### HOW TO COMPLETE THIS TASK
Reproduce word for word every line of the entries below, from the line containing "видеонаблюдением." through the final line, and nothing else.

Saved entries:
........
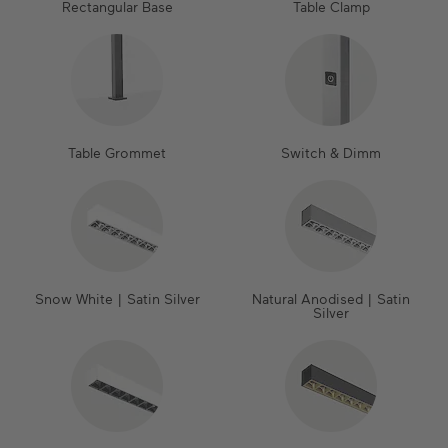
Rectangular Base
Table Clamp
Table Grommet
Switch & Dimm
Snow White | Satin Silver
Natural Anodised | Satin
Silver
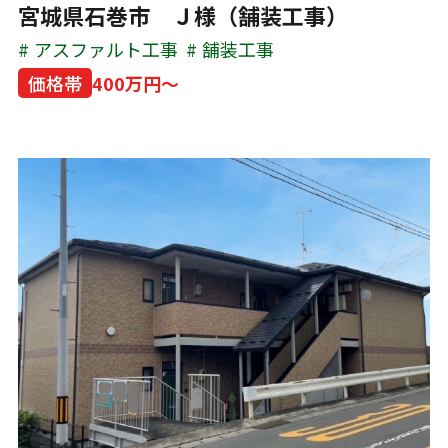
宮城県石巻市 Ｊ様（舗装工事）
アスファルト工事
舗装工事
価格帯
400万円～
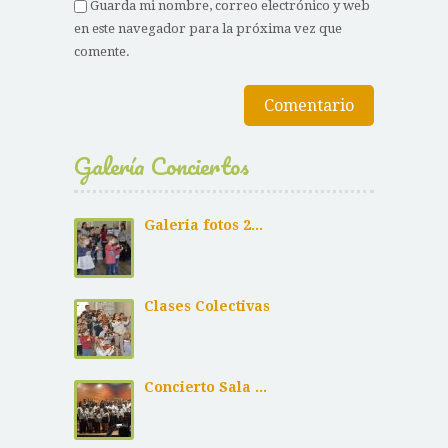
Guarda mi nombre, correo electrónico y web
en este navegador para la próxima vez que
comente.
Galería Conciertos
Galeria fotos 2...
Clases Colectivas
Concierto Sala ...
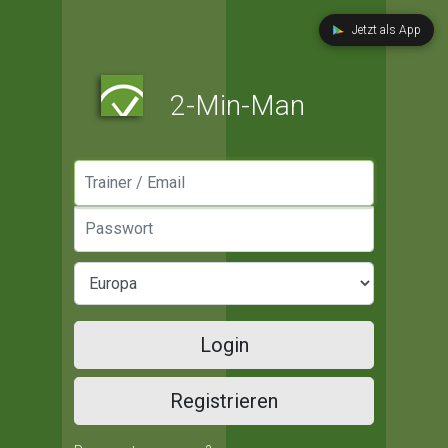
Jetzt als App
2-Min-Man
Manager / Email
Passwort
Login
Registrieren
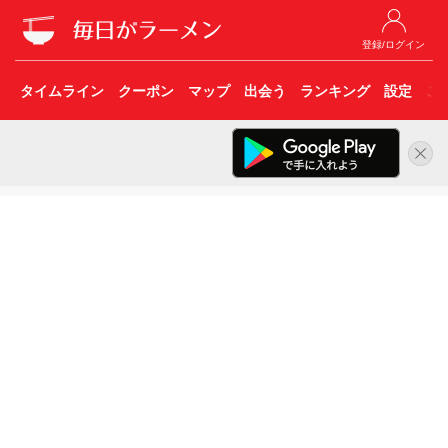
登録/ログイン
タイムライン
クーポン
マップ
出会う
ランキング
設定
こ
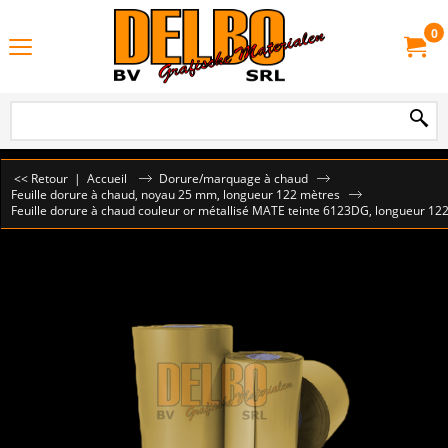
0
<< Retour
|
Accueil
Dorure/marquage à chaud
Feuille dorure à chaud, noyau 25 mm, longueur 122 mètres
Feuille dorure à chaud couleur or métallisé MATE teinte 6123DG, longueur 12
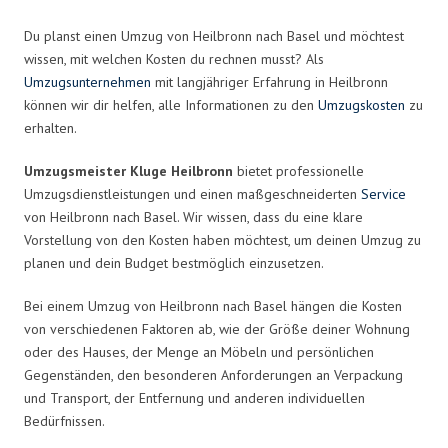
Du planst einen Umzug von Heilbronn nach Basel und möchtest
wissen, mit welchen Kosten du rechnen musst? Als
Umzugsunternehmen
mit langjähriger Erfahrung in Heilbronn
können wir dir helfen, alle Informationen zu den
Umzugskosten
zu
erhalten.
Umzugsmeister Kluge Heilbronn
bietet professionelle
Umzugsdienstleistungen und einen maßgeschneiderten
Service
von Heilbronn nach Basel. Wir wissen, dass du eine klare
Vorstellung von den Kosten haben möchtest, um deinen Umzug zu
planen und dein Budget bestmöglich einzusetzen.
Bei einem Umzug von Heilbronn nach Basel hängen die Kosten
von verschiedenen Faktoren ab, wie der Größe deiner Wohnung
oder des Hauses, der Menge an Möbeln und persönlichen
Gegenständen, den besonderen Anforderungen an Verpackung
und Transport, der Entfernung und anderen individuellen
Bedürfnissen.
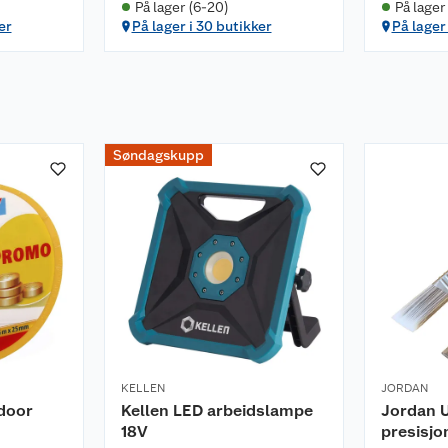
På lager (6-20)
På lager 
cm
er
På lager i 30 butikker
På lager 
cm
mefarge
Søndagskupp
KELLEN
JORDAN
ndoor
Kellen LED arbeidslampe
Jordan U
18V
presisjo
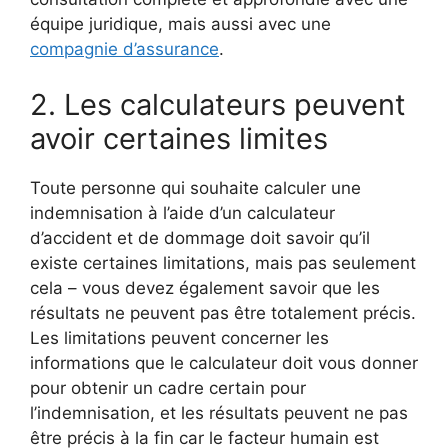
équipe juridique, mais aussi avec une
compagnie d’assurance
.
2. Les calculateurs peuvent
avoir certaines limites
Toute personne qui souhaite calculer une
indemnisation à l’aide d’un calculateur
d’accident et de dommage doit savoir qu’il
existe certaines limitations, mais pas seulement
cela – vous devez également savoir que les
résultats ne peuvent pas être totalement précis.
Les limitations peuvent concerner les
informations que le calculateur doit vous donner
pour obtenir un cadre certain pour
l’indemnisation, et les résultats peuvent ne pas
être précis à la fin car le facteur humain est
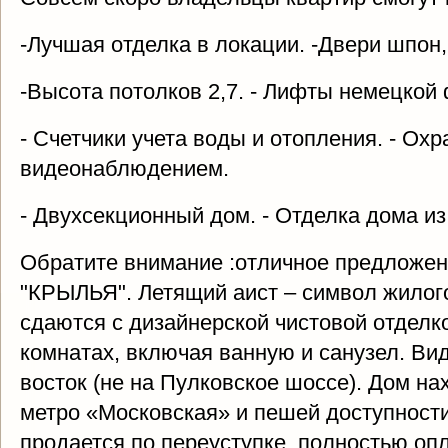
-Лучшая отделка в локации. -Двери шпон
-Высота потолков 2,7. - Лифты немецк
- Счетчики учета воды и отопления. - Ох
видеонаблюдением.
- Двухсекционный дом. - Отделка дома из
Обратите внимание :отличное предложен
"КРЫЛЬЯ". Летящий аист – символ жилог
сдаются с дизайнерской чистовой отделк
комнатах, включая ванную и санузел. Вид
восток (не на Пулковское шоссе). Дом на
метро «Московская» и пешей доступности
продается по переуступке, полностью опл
........
### FINISHED TASK
видеонаблюдением.
- Двухсекционный дом. - Отделка дома из
Обратите внимание :отличное предложен
"КРЫЛЬЯ". Летящий аист – символ жилог
сдаются с дизайнерской чистовой отделк
комнатах, включая ванную и санузел. Вид
восток (не на Пулковское шоссе). Дом на
метро «Московская» и пешей доступности
продается по переуступке, полностью опл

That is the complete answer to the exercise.